Nach dieser Naturkatastrophe haben sich viele Menschen weiter weg, in sicherer Entfernung zum Tavurvur angesiedelt. Nur wenige kehr­ten nach Rabaul zurück. Der Vulkan ist bis heute fast ununterbrochen aktiv. Während der kurzen Ruhephasen grünt und blüht alles auf den fruchtbaren Lavaböden. Doch kaum haben die Menschen ihre Gärten bestellt, regnet es wieder Asche. Sie dringt in jede Ritze, setzt sich in den Bronchien fest, mischt sich ins Essen. Wasser ist durch sauren Regen ungenießbar geworden. Um Trinkwasser zu holen, müssen meine Freunde mit dem Einbaum über die Bucht paddeln, drei Stunden hin und zurück. Oder mit dem Bus fahren, aber das ist teuer.
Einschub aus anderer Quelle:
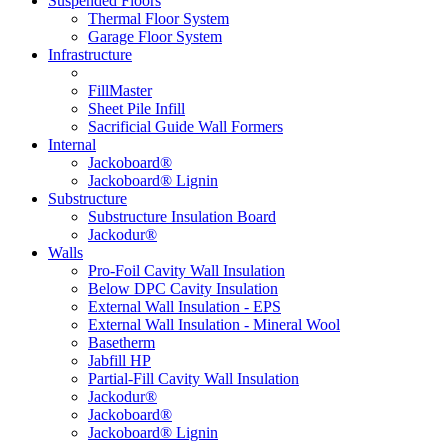
Suspended Floors
Thermal Floor System
Garage Floor System
Infrastructure
FillMaster
Sheet Pile Infill
Sacrificial Guide Wall Formers
Internal
Jackoboard®
Jackoboard® Lignin
Substructure
Substructure Insulation Board
Jackodur®
Walls
Pro-Foil Cavity Wall Insulation
Below DPC Cavity Insulation
External Wall Insulation - EPS
External Wall Insulation - Mineral Wool
Basetherm
Jabfill HP
Partial-Fill Cavity Wall Insulation
Jackodur®
Jackoboard®
Jackoboard® Lignin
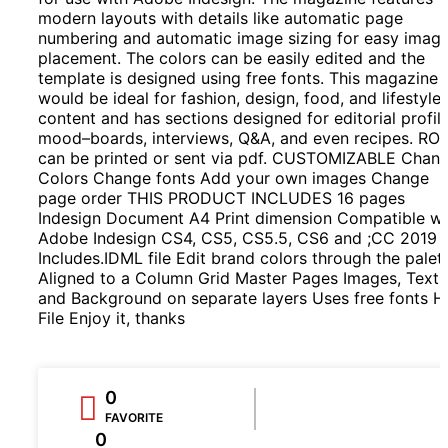
modern layouts with details like automatic page
numbering and automatic image sizing for easy imag
placement. The colors can be easily edited and the
template is designed using free fonts. This magazine
would be ideal for fashion, design, food, and lifestyle
content and has sections designed for editorial profile
mood–boards, interviews, Q&A, and even recipes. RO
can be printed or sent via pdf. CUSTOMIZABLE Chan
Colors Change fonts Add your own images Change
page order THIS PRODUCT INCLUDES 16 pages
Indesign Document A4 Print dimension Compatible wi
Adobe Indesign CS4, CS5, CS5.5, CS6 and ;CC 2019
Includes.IDML file Edit brand colors through the palet
Aligned to a Column Grid Master Pages Images, Text,
and Background on separate layers Uses free fonts H
File Enjoy it, thanks
0
FAVORITE
0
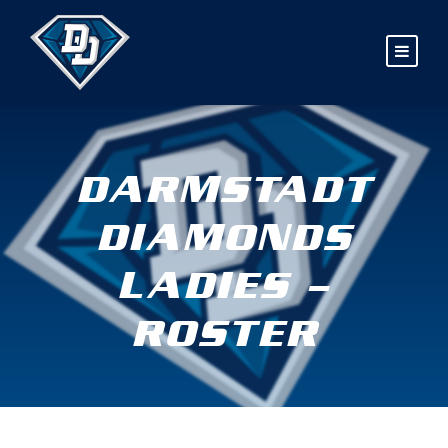
DARMSTADT
DIAMONDS
LADIES –
ROSTER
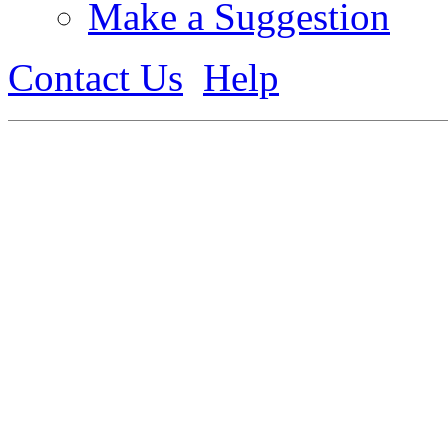
Make a Suggestion
Contact Us
Help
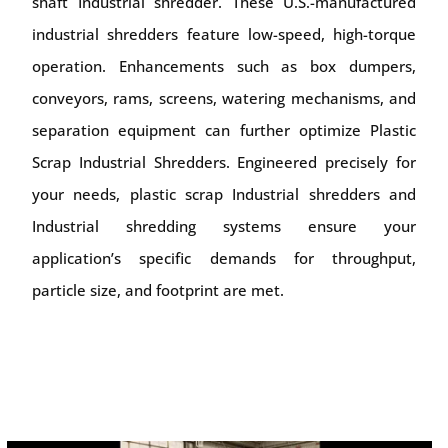
shaft Industrial shredder. These U.S.-manufactured
industrial shredders feature low-speed, high-torque
operation. Enhancements such as box dumpers,
conveyors, rams, screens, watering mechanisms, and
separation equipment can further optimize Plastic
Scrap Industrial Shredders. Engineered precisely for
your needs, plastic scrap Industrial shredders and
Industrial shredding systems ensure your
application’s specific demands for throughput,
particle size, and footprint are met.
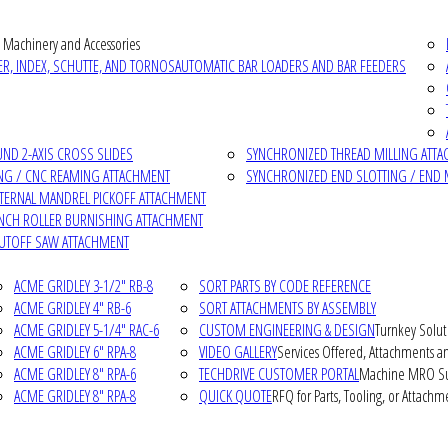
 Machinery and Accessories
R, INDEX, SCHUTTE, AND TORNOS
AUTOMATIC BAR LOADERS AND BAR FEEDERS
D 2-AXIS CROSS SLIDES
SYNCHRONIZED THREAD MILLING ATT
NG / CNC REAMING ATTACHMENT
SYNCHRONIZED END SLOTTING / END 
NTERNAL MANDREL PICKOFF ATTACHMENT
INCH ROLLER BURNISHING ATTACHMENT
CUTOFF SAW ATTACHMENT
ACME GRIDLEY 3-1/2" RB-8
SORT PARTS BY CODE REFERENCE
ACME GRIDLEY 4" RB-6
SORT ATTACHMENTS BY ASSEMBLY
ACME GRIDLEY 5-1/4" RAC-6
CUSTOM ENGINEERING & DESIGN
Turnkey Solut
ACME GRIDLEY 6" RPA-8
VIDEO GALLERY
Services Offered, Attachments an
ACME GRIDLEY 8" RPA-6
TECHDRIVE CUSTOMER PORTAL
Machine MRO Su
ACME GRIDLEY 8" RPA-8
QUICK QUOTE
RFQ for Parts, Tooling, or Attachm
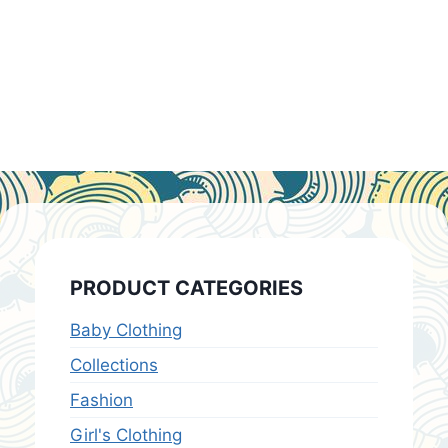
PRODUCT CATEGORIES
Baby Clothing
Collections
Fashion
Girl's Clothing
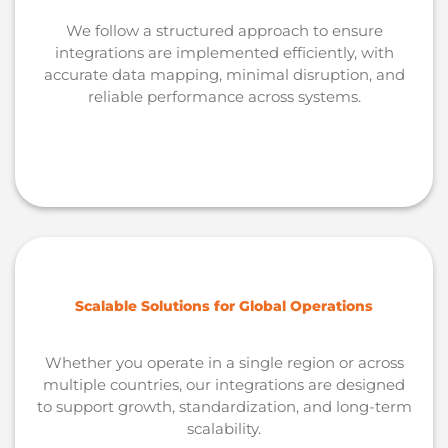
We follow a structured approach to ensure
integrations are implemented efficiently, with
accurate data mapping, minimal disruption, and
reliable performance across systems.
Scalable Solutions for Global Operations
Whether you operate in a single region or across
multiple countries, our integrations are designed
to support growth, standardization, and long-term
scalability.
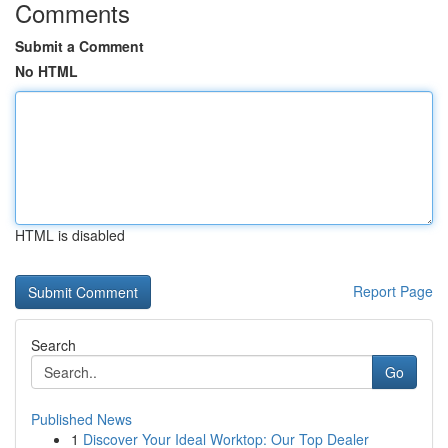
Comments
Submit a Comment
No HTML
HTML is disabled
Report Page
Search
Go
Published News
1
Discover Your Ideal Worktop: Our Top Dealer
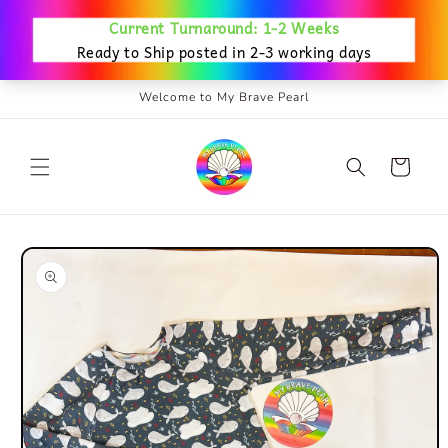
Skip to
content
Welcome to My Brave Pearl
Cart
Skip to
product
information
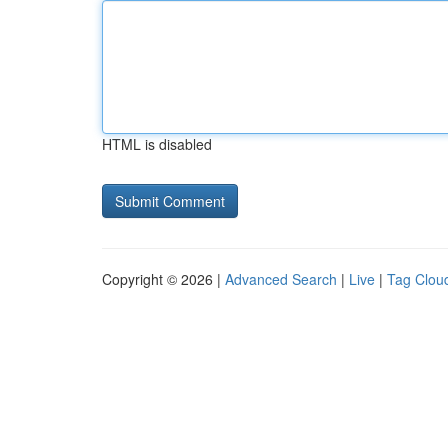
HTML is disabled
Copyright © 2026 |
Advanced Search
|
Live
|
Tag Clou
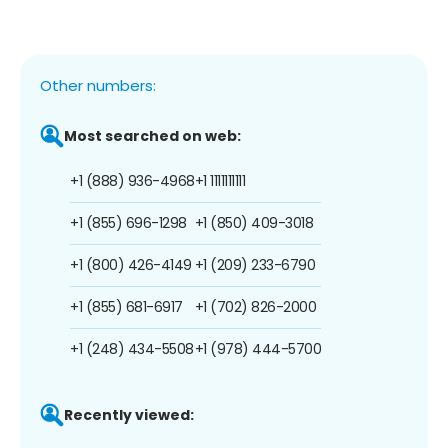
Other numbers:
Most searched on web:
+1 (888) 936-4968
+1 1111111111
+1 (855) 696-1298
+1 (850) 409-3018
+1 (800) 426-4149
+1 (209) 233-6790
+1 (855) 681-6917
+1 (702) 826-2000
+1 (248) 434-5508
+1 (978) 444-5700
Recently viewed:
Ihre Lebensgrundlage trotzen viele Menschen in Matupit dem Tavurvur ab. Sie graben bis zu zwei Meter tiefe Löcher in seine Flanken, um an die Eier zu kommen, die das Thermometerhuhn (es heißt wirklich so!) dort abgelegt hat. Das Huhn überlässt die Brutpflege der Wärme des Vulkans. Wenn die Küken schlüpfen, klopfen sie die Schale auf und krabbeln raus. Oft kommt es aber gar nicht dazu, denn die Eier sind eine Delikatesse und ein Zahlungsmittel. Inzwischen ist die Gegend um den Vulkan mit trichterförmigen Löchern übersät, es sieht dort aus wie auf einem Minenfeld.

Um den Menschen in Matupit zu helfen, habe ich mit Freunden den Pacific People Aid Fund gegründet. Mit den Spenden, die der Verein erhält, bezahlen wir Wassertanks und das Schulgeld für die Kinder.

Ich habe von den Menschen dort auch sehr viel bekommen. Seit ich sie kenne, weiß ich, dass man nicht viel braucht, um glücklich zu sein.